Reports that a Tesla Supercharger in an NJ Wawa outlet caught on fire have been debunked. CNBC had reported the incident leading people to think that a Tesla Supercharger had caught on fire based on what appears to be a single statement from a Wawa employee. Further investigation into the fire by the local NJ fire department and a later statement from a Wawa spokesperson have debunked unverified reports of the Tesla Supercharger catching fire.
According to Automotive News, the Wawa fire in Parsippany, New Jersey, was an isolated incident that's unrelated to a Tesla Supercharger. The all-electric car maker’s charging station had not ignited as CNBC previously reported, neither was it the cause of the fire. In fact, upon reading Automotive News’ report further, readers may conclude that the fire was unconnected to the Tesla Supercharger at all.
“No vehicles were involved. It wasn’t the charging stations at all. It was a separate on-site transformer that sends power from JCP&L to the charging stations…Nothing to do really with the charging stations,” said Matthew Palmeiri, a clerk for Parsippany-Troy Hills Fire Department District 5.
CNBC had reported that a Tesla Supercharger caught on fire in a Wawa outlet in Parsippany, New Jersey in a report this Monday. The lede of the article—which tells readers the gist of a report—started with the words: “A Tesla Supercharger station located at a Wawa convenience store ignited in Parsippany, New Jersey, CNBC confirmed.”
Based on a Wawa spokesperson interviewed by CNBC, the Tesla Supercharger’s cabinet "had an issue" and was shut off while the fire was being investigated. The representative also stated that the store had been unaffected by the fire because it was on a separate power line.

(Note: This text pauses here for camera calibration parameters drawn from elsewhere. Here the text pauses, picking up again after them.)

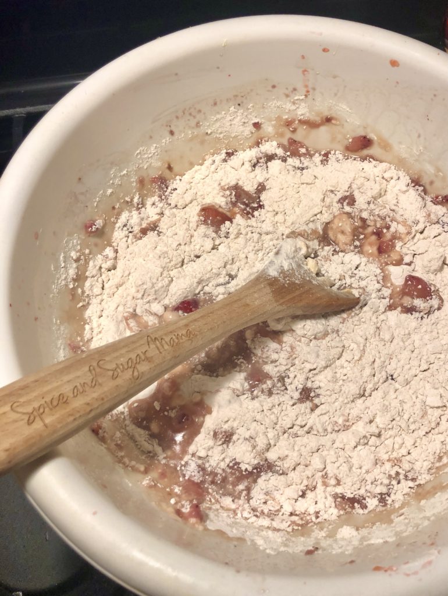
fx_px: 482
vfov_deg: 63.4
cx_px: 224
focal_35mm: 28
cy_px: 298
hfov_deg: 49.8
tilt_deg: -62.2
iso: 32
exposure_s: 1/24
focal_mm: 3.99
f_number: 1.8
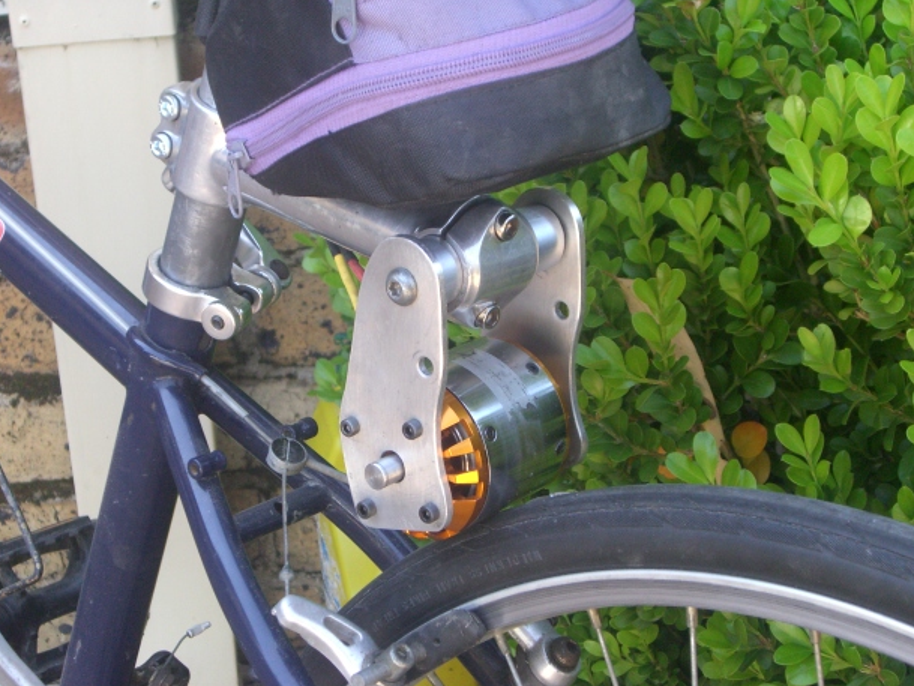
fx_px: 2192
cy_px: 333
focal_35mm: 83
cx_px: 449
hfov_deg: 23.6
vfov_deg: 17.8
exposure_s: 1/125
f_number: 4.1
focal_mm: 12.8
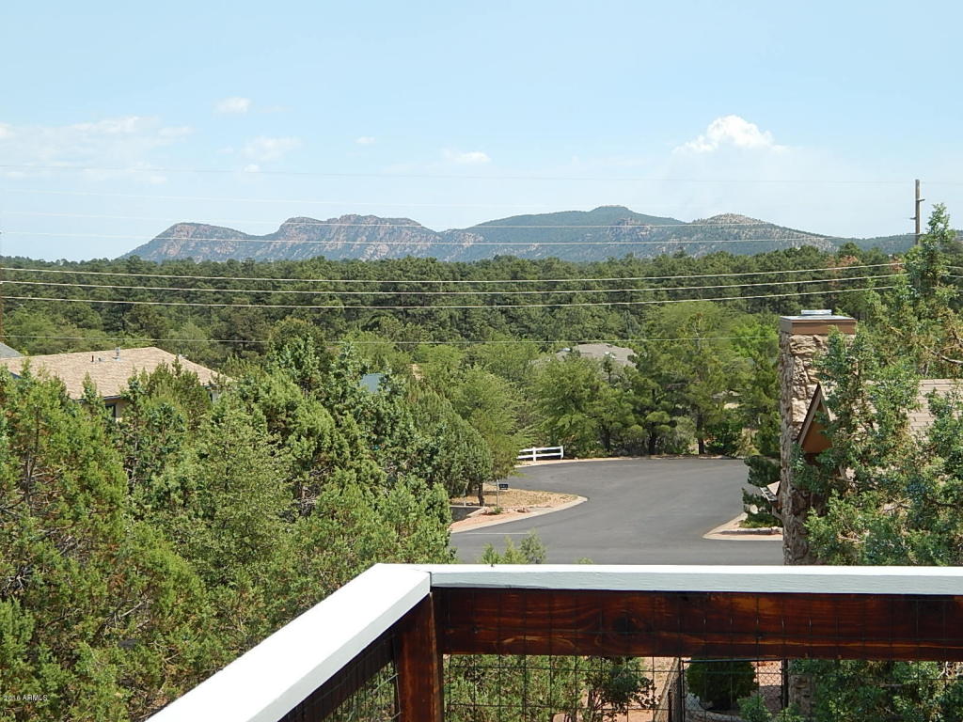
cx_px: 482
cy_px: 361
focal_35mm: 69
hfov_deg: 28.2
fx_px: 1920
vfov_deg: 21.3
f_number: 4.1
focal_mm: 12.3
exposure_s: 1/640
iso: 125
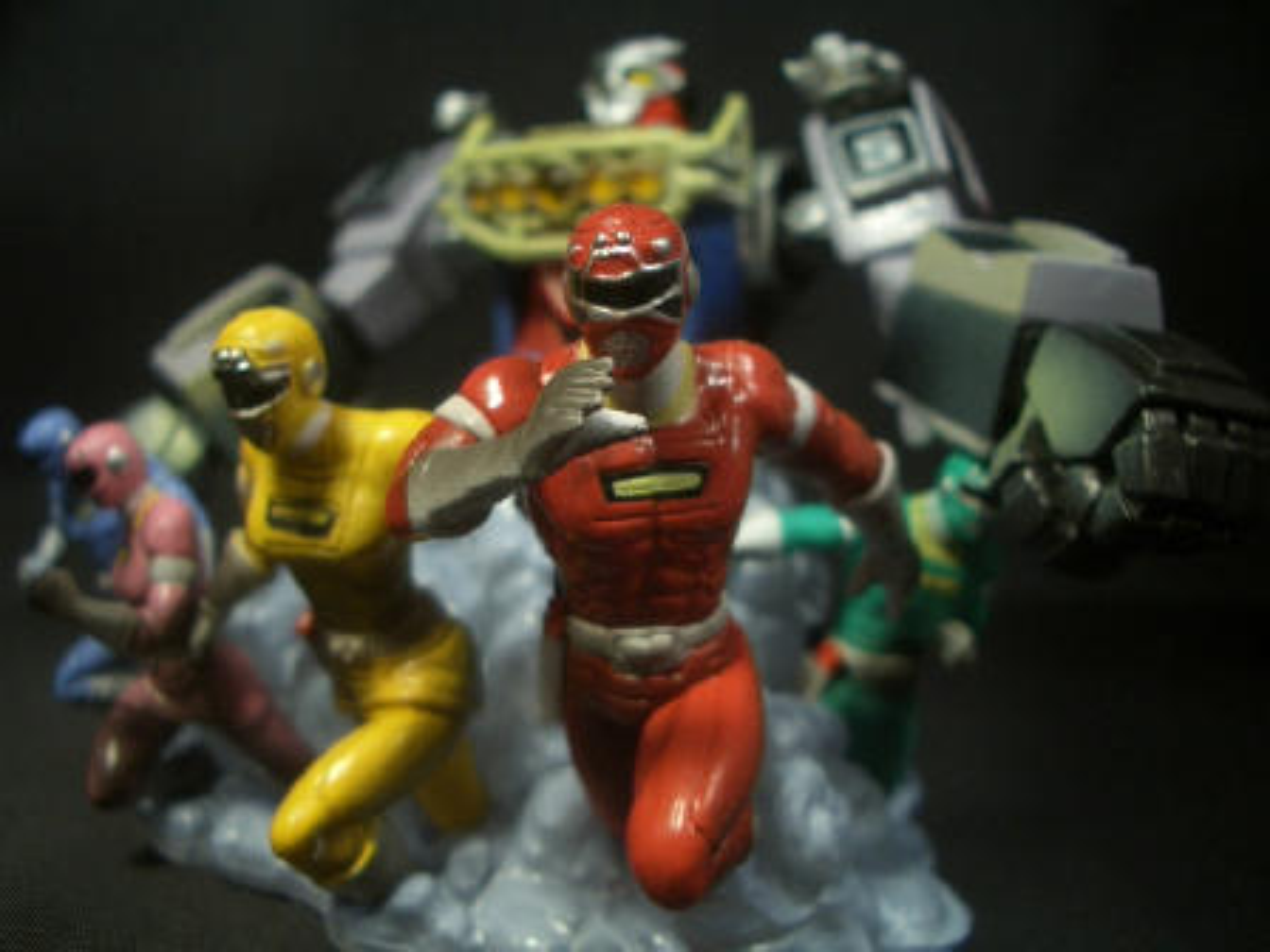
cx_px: 635
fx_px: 1284
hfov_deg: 52.6
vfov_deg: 40.7
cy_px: 476
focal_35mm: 35
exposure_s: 1/160
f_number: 2.6
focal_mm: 5.8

Another Wawa spokesperson Lori Bruce contacted Automotive News via email and clarified the statement CNBC had received earlier. According to Bruce, the statement CNBC had collected, “did not speak to any details about a fire…Our intent was to confirm our store was not impacted.”
It seems that CNBC had jumped to conclusions when it retrieved information about the fire. The reporter had connected the first Wawa spokesperson’s words assuming that the issue with the Tesla Supercharger’s cabinet caused the fire. However, if the statement was read and digested correctly, one can see what the source actually meant.
Let’s look at that first statement again: “Tesla had an issue with their cabinet, and the power has been shut off while they are investigating.” Taken alone, one can conclude that the cabinet had been turned off after the fire because of the investigation. There could be two inferences here: a) the Tesla cabinet may have caused the fire or b) the fire affected the Supercharger’s cabinet.
CNBC went with the first inference, which was not confirmed at the time because the fire was still being investigated. Still, it reported that a Tesla Supercharger had ignited despite its lack of evidence, statements from other authorized sources, and the results of the investigation.
Based on the diction—or choice of words—of the report, CNBC seemed 100 percent sure that they reported the truth. The word ignited alone suggests that the Supercharger didn’t just catch fire, it exploded or burst into flames. The title suggests the same, even though it was not verified by the local fire department or Wawa at the time.
A screenshot of CNBC's report about the Wawa Supercharger fire as of 11/20/19 at 6:00 a.m. PST. (Credit: CNBC)
CNBC has yet to address the glaring issues with its report, and its false claims are being pushed by other online news outlets. As a book editor, I think the main issues here are diction and tone. I’ve read so many news articles where the reporters aren’t careful with the words they choose. String together a couple words that aren’t accurate, and you have an incorrect statement and a misleading report.
Maybe if CNBC had written with a tone that left room for interpretation, that report could be saved. However, as it stands, it claims that a Supercharger ignited, as in exploded, burst into flames, which just isn’t true. If it had said something like: “A Tesla Supercharger may have caused a fire at an NJ Wawa,” the CNBC report's veracity wouldn't be questioned. The precision of a writer’s words is essential, and the overall tone of a piece should be considered when anyone writes anything. But that’s just a book editor’s two cents.